DATA FOR REVIEW:
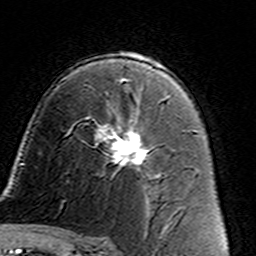
Breast MRI (dynamic contrast-enhanced), one axial slice; position 91 of 160 along the scan axis; cropped to one breast; dynamic contrast-enhanced series, time point 2 of 7 at this slice position (early post-contrast); 3 T; TE 4.6 ms, TR 7.4 ms; 1 mm slice thickness; 256 × 256 image matrix. Female patient.
Annotated regions visible in this slice (semi-automatic segmentation, software-assisted and operator-edited):
- enhancing-tissue mask used for the functional tumour volume (all voxels passing the contrast-enhancement thresholds inside the analysis volume; usually the tumour): bounding box [x1, y1, x2, y2] px = [86, 105, 161, 187]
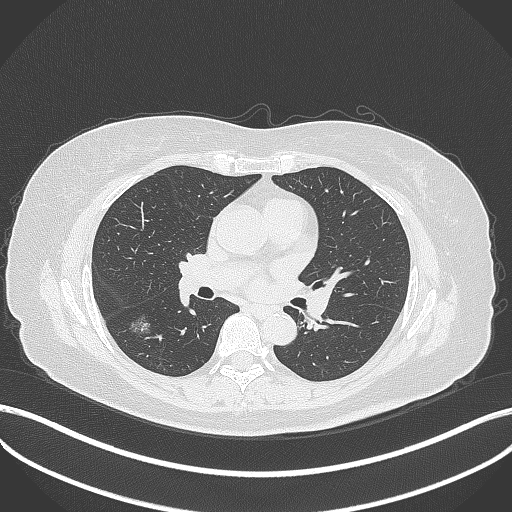
Chest CT, one axial slice. Slice 171 of 322 in the series (ordered by position). 120 kVp. Lung window (W 1500 / L -600 HU). 1 mm slice thickness. 512 × 512 image matrix. Female patient, age 64 years. From the clinical record (not read from this slice): clinical TNM (as recorded): T1c N0 M0; histopathological grade: G1.
Outlined on this slice (bounding box drawn by a radiologist):
- lung tumour (recorded histology: adenocarcinoma): box from (x=125, y=308) to (x=154, y=340) px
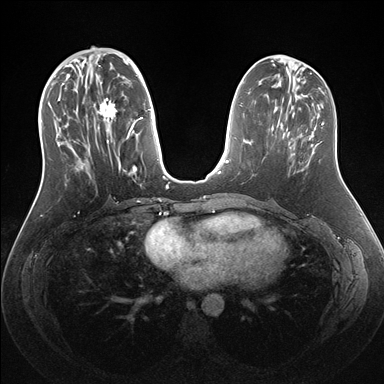
Breast MRI (dynamic contrast-enhanced), one axial slice; slice 63 of 176 in the series (ordered by position); dynamic contrast-enhanced series, time point 2 of 7 at this slice position (early post-contrast); 1.5 T; TE 1.5 ms, TR 4.1 ms; 1.1 mm slice thickness; 384 × 384 image matrix, field of view 340 × 340 mm. Female patient.
Structures marked on this image (semi-automatic segmentation, software-assisted and operator-edited):
- enhancing-tissue mask used for the functional tumour volume (all voxels passing the contrast-enhancement thresholds inside the analysis volume; usually the tumour): box from (x=54, y=56) to (x=159, y=174) px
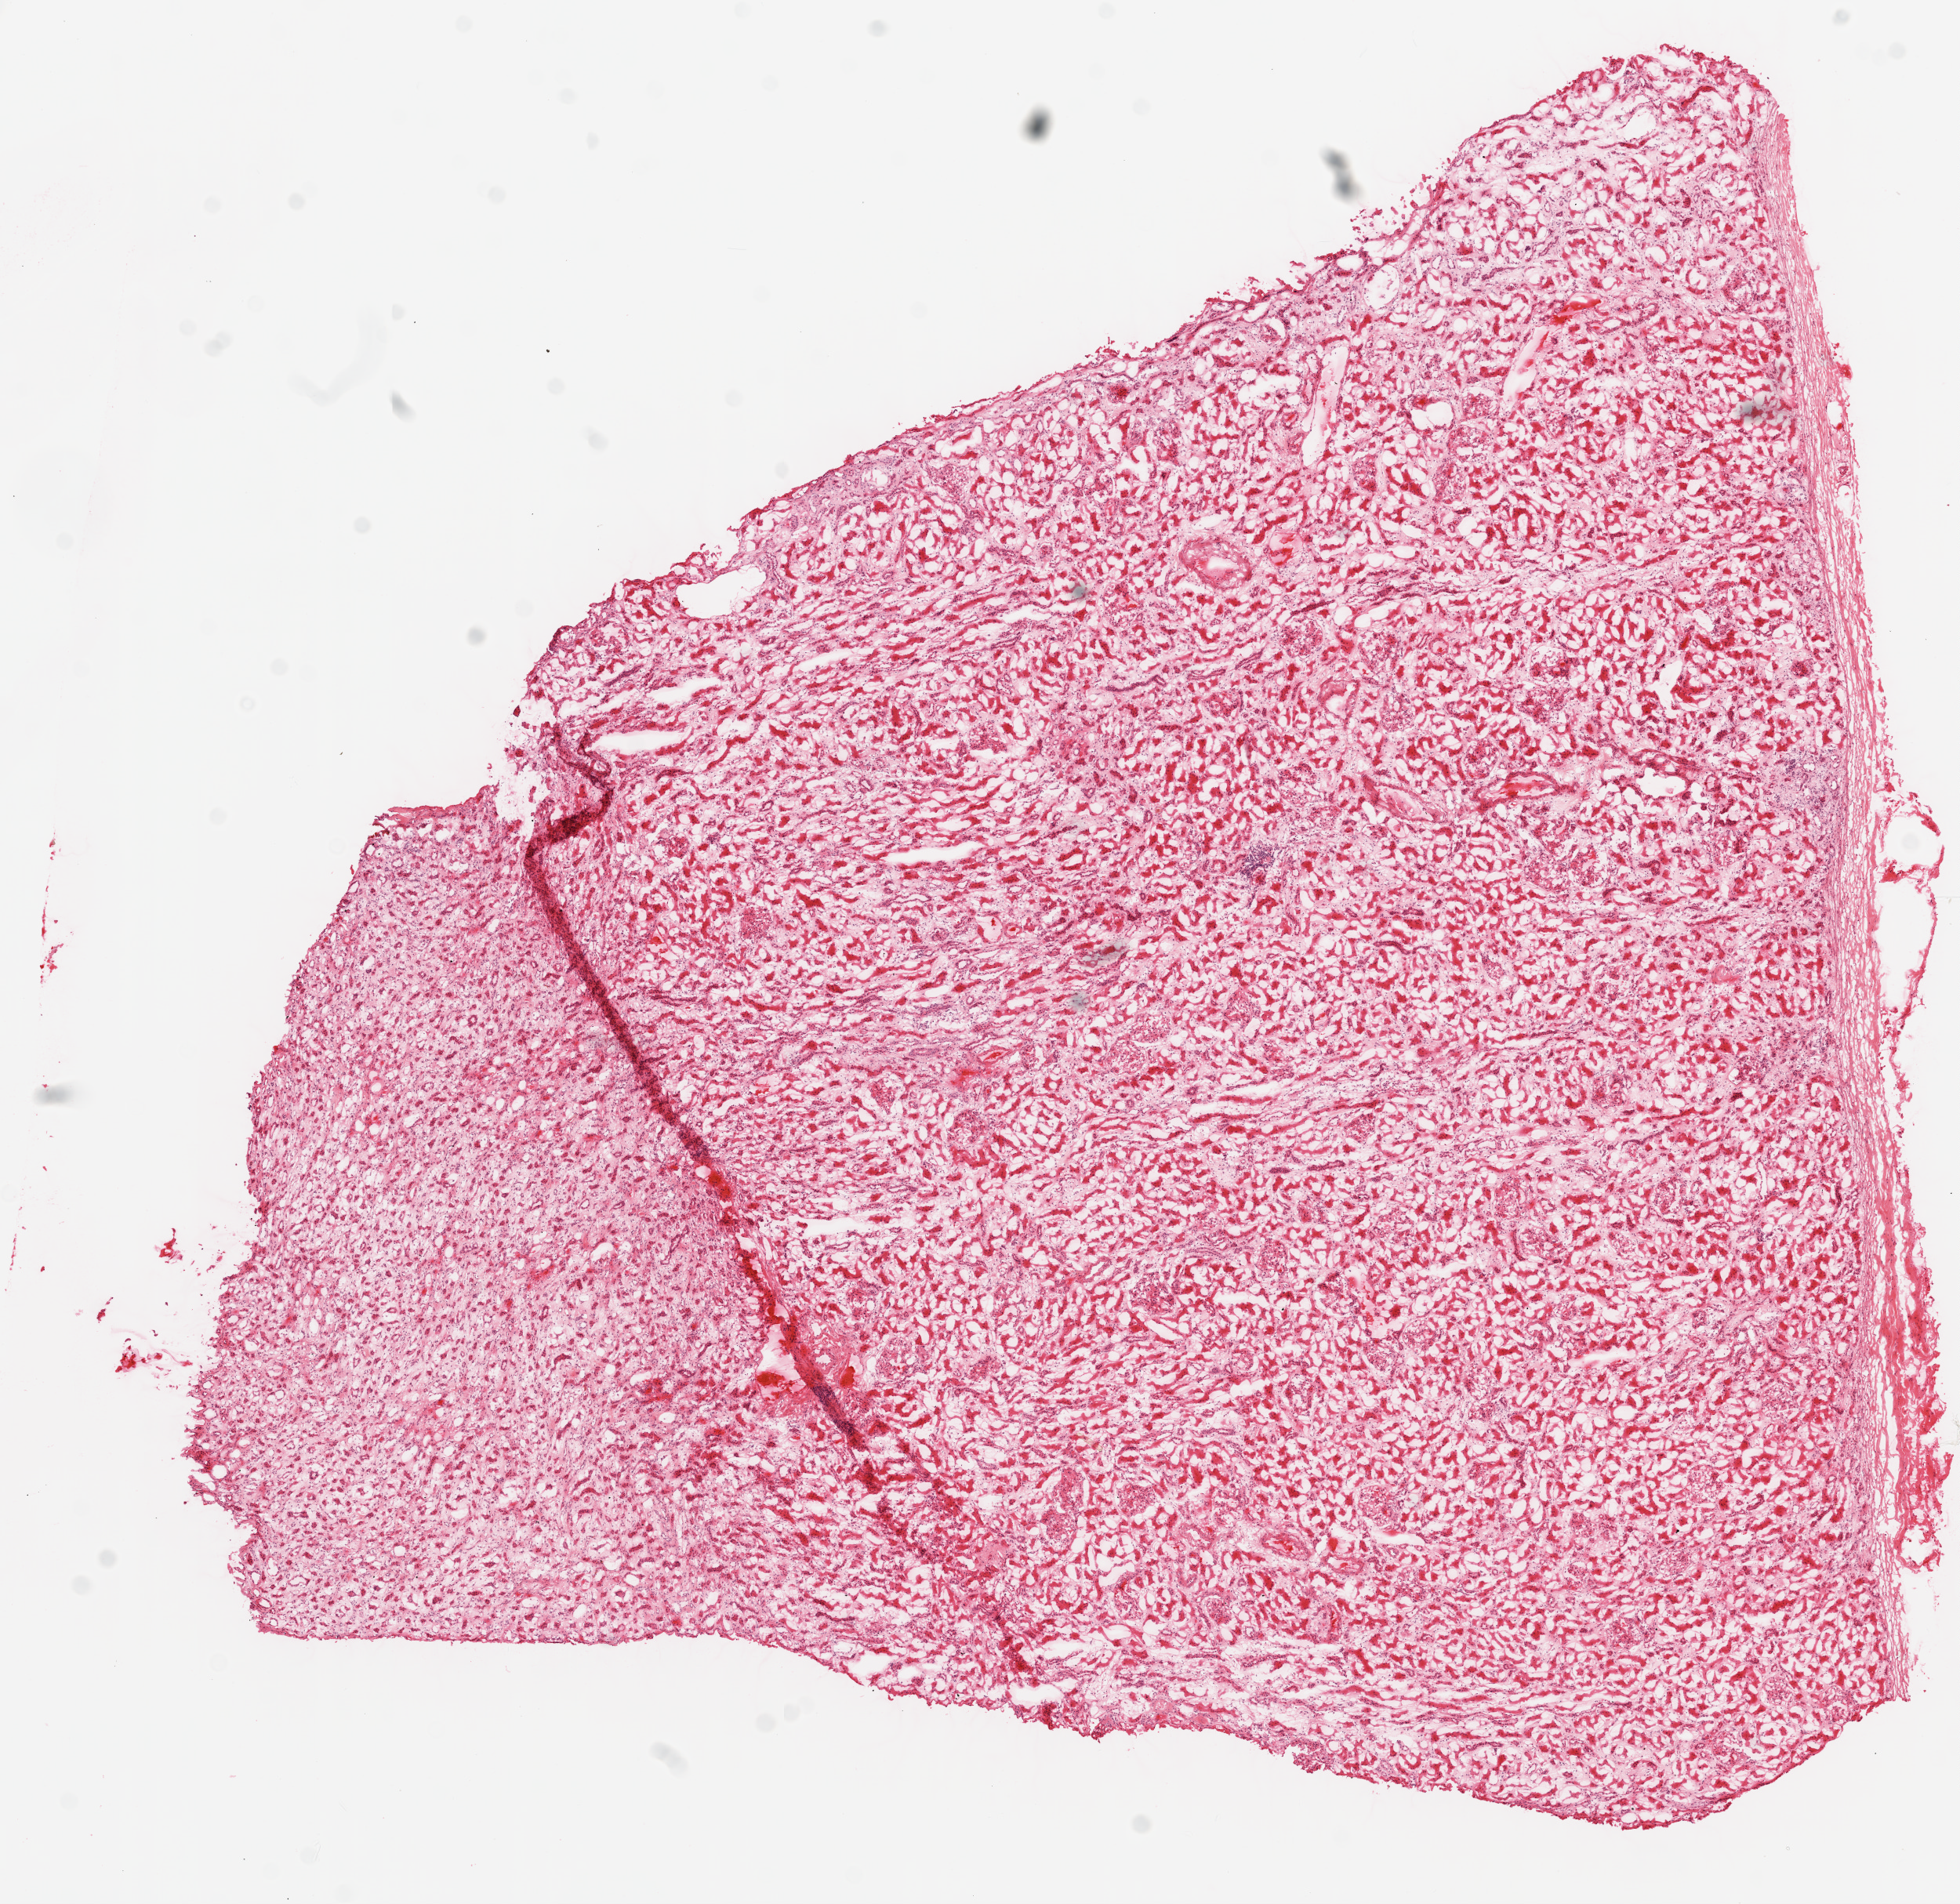
Whole-slide histology image, Hematoxylin and eosin (H&E) stained — shown as a low-resolution overview of the whole scanned area (about 10.0 x 9.7 mm). Frozen section from the top of the tissue portion. Sample: solid tissue normal (non-tumour tissue), kidney. Male patient; age at initial diagnosis 55 years.
This section: solid tissue normal sample (biorepository sample class). Patient diagnosis: Clear cell adenocarcinoma, NOS.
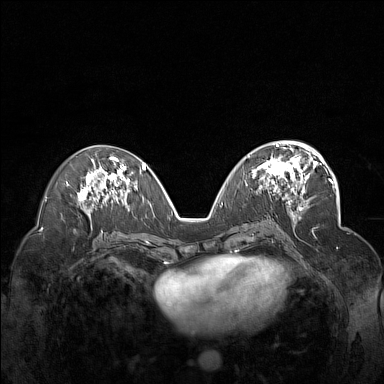
Breast MRI (dynamic contrast-enhanced), one axial slice. Slice 77 of 160 in the series (ordered by position). Dynamic contrast-enhanced series, time point 2 of 7 at this slice position (early post-contrast). 1.5 T. TE 1.8 ms, TR 5 ms. 1 mm slice thickness. 384 × 384 image matrix. Female patient.
Annotated regions visible in this slice (semi-automatic segmentation, software-assisted and operator-edited):
- enhancing-tissue mask used for the functional tumour volume (all voxels passing the contrast-enhancement thresholds inside the analysis volume; usually the tumour): bounding box (x1, y1, x2, y2) in pixels: (245, 148, 312, 198)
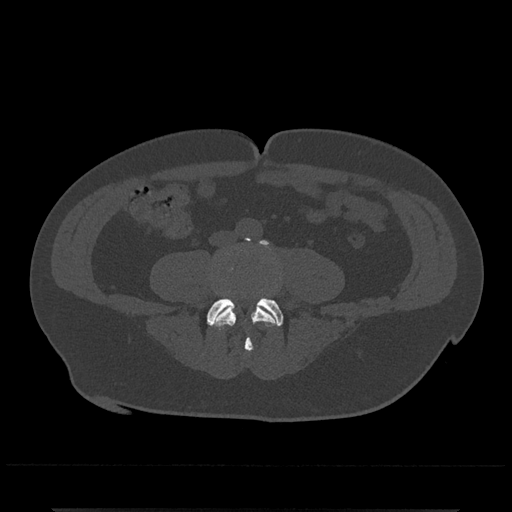
CT including the spine, one axial slice. Slice 122 of 797 in the series (ordered by position). Reconstruction kernel Br40s/3. 120 kVp. Bone window (W 1800 / L 400 HU). 0.5 mm slice thickness. 512 × 512 image matrix. Male patient, age 67 years. Case-level facts recorded for this patient, not image findings: primary cancer: prostate.
Annotated regions visible in this slice (semi-automatically segmented with operator editing):
- L4 vertebra: box from (x=210, y=240) to (x=282, y=352) px
- L5 vertebra: (x=207, y=297)–(x=283, y=326)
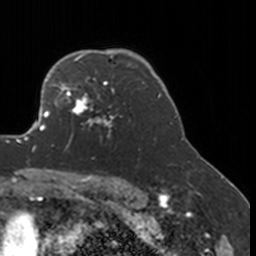
Breast MRI, one axial slice; cropped to one breast; dynamic contrast-enhanced series, time point 2 of 7 at this slice position (early post-contrast); 3 T; TE 1.7 ms, TR 4 ms; 1 mm slice thickness; 256 × 256 image matrix. Female patient.
Annotated regions visible in this slice (semi-automatically segmented with operator editing):
- enhancing-tissue mask used for the functional tumour volume (all voxels passing the contrast-enhancement thresholds inside the analysis volume; usually the tumour): bounding box <52,77,130,150> (left, top, right, bottom; pixels)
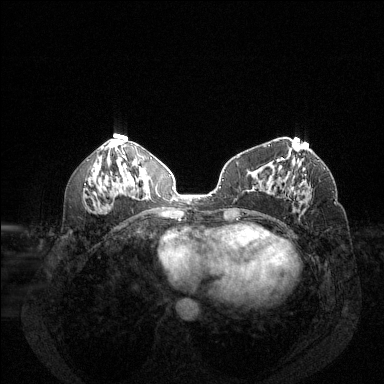
Breast MRI (dynamic contrast-enhanced), one axial slice. Position 60 of 144 along the scan axis. Dynamic contrast-enhanced series, time point 2 of 6 at this slice position (early post-contrast). 1.5 T. TE 1.7 ms, TR 4.6 ms. 1.2 mm slice thickness. 384 × 384 image matrix, field of view 340 × 340 mm. Female patient.
Annotated regions visible in this slice (semi-automatically segmented with operator editing):
- enhancing-tissue mask used for the functional tumour volume (all voxels passing the contrast-enhancement thresholds inside the analysis volume; usually the tumour): bounding box [x1, y1, x2, y2] px = [308, 185, 311, 196]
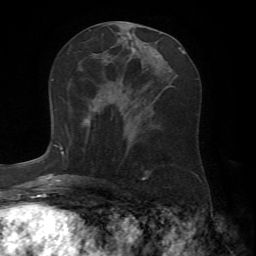
Breast MRI (dynamic contrast-enhanced), one axial slice. Position 33 of 72 along the scan axis. Cropped to one breast. Dynamic contrast-enhanced series, time point 2 of 7 at this slice position (early post-contrast). 1.5 T. TE 4.2 ms, TR 8.7 ms. 2.2 mm slice thickness. 256 × 256 image matrix. Female patient.
Annotated regions visible in this slice (semi-automatic segmentation, software-assisted and operator-edited):
- enhancing-tissue mask used for the functional tumour volume (all voxels passing the contrast-enhancement thresholds inside the analysis volume; usually the tumour): box from (x=61, y=107) to (x=100, y=156) px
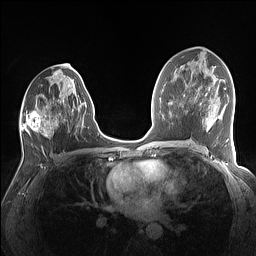
Breast MRI (dynamic contrast-enhanced), one axial slice. Slice 75 of 160 in the series (ordered by position). Dynamic contrast-enhanced series, time point 2 of 7 at this slice position (early post-contrast). 1.5 T. TE 1.4 ms, TR 5 ms. 1.1 mm slice thickness. 256 × 256 image matrix. Female patient.
Structures marked on this image (semi-automatic segmentation, software-assisted and operator-edited):
- enhancing-tissue mask used for the functional tumour volume (all voxels passing the contrast-enhancement thresholds inside the analysis volume; usually the tumour): box from (x=20, y=79) to (x=86, y=138) px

TASK INSTRUCTIONS: Above are the records; report each line in them that includes the word "years".

FINISHED EXERCISE:
Chest CT, one axial slice. Slice 171 of 322 in the series (ordered by position). 120 kVp. Lung window (W 1500 / L -600 HU). 1 mm slice thickness. 512 × 512 image matrix. Female patient, age 64 years. From the clinical record (not read from this slice): clinical TNM (as recorded): T1c N0 M0; histopathological grade: G1.
Whole-slide histology image, Hematoxylin and eosin (H&E) stained — shown as a low-resolution overview of the whole scanned area (about 10.0 x 9.7 mm). Frozen section from the top of the tissue portion. Sample: solid tissue normal (non-tumour tissue), kidney. Male patient; age at initial diagnosis 55 years.
CT including the spine, one axial slice. Slice 122 of 797 in the series (ordered by position). Reconstruction kernel Br40s/3. 120 kVp. Bone window (W 1800 / L 400 HU). 0.5 mm slice thickness. 512 × 512 image matrix. Male patient, age 67 years. Case-level facts recorded for this patient, not image findings: primary cancer: prostate.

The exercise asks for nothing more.